The cause of this medical issue is believed to be a viral infection. Many patients experience a respiratory infection before developing a single red spot known as the herald or mother rash, the first sign of pityriasis rosea. Over the next few days, other spots appear on the torso. They typically are wrinkled and scaly, with very crisp edges, and may be reddish in appearance. As they spread, they can trail all the way down the legs, appearing around the feet and ankles.
Patients with pityriasis rosea sometimes find it helpful to apply moisturizing creams to the skin or to soak in soothing baths. This can help with itching and will also gently lift away flakes of dead skin, keeping the rash looking neater. It is important to refrain from picking or scratching. This can open up the skin, creating lesions where bacteria may enter, and it can also contribute to the development of scarring. People who have trouble remembering to leave the rash alone can wear gloves or fitted clothes to make it harder to access the spots.
Exposure to low levels of ultraviolet light has been shown to be helpful for pityriasis rosea. Some patients may be advised to consider phototherapy under a lamp, or simply to spend some time outdoors.
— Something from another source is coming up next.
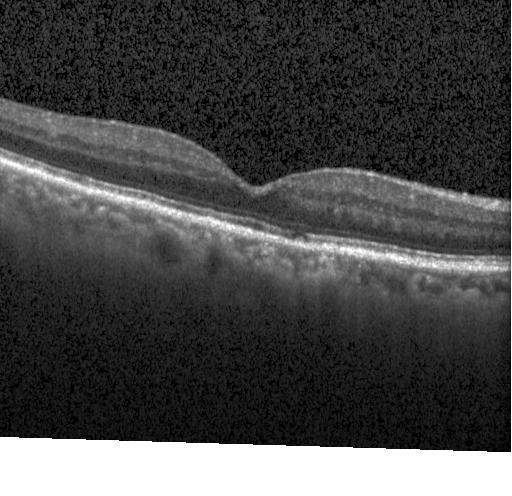 Instrument: Heidelberg Spectralis. Horizontal scan through the fovea. Retinal OCT cross-section
The scan shows neither choroidal neovascularization, diabetic macular edema, nor drusen.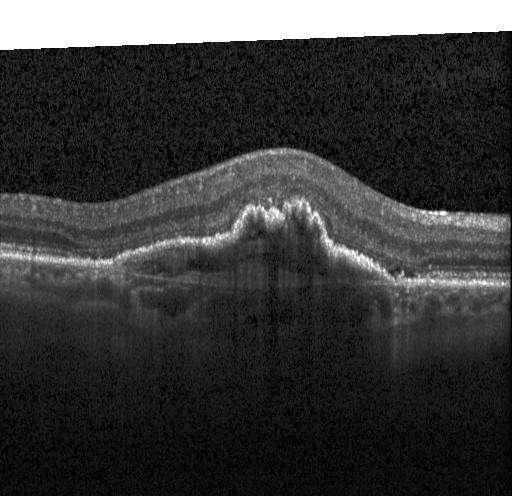 Instrument: Heidelberg Spectralis, macular scan, SD-OCT, OCT B-scan
Diagnosis: a choroidal neovascular membrane.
It is important to avoid too much exposure, as patients can develop sunburns and these may make the rash worse. People already using therapy lamps for conditions like seasonal affective disorder may find that their pityriasis rosea rashes resolve more quickly.
Fall and spring are common times for this skin rash to appear. It is usually easy to diagnose on the basis of clinical signs, but if there are any doubts, a doctor can take a scraping and send it to a pathologist. Patients should be aware that some people develop bubbles and blisters in addition to the classic flat, scaly rash; pregnant women and children in particular tend to experience this variant. Signs like fluid-filled blisters, in other words, do not rule out pityriasis rosea.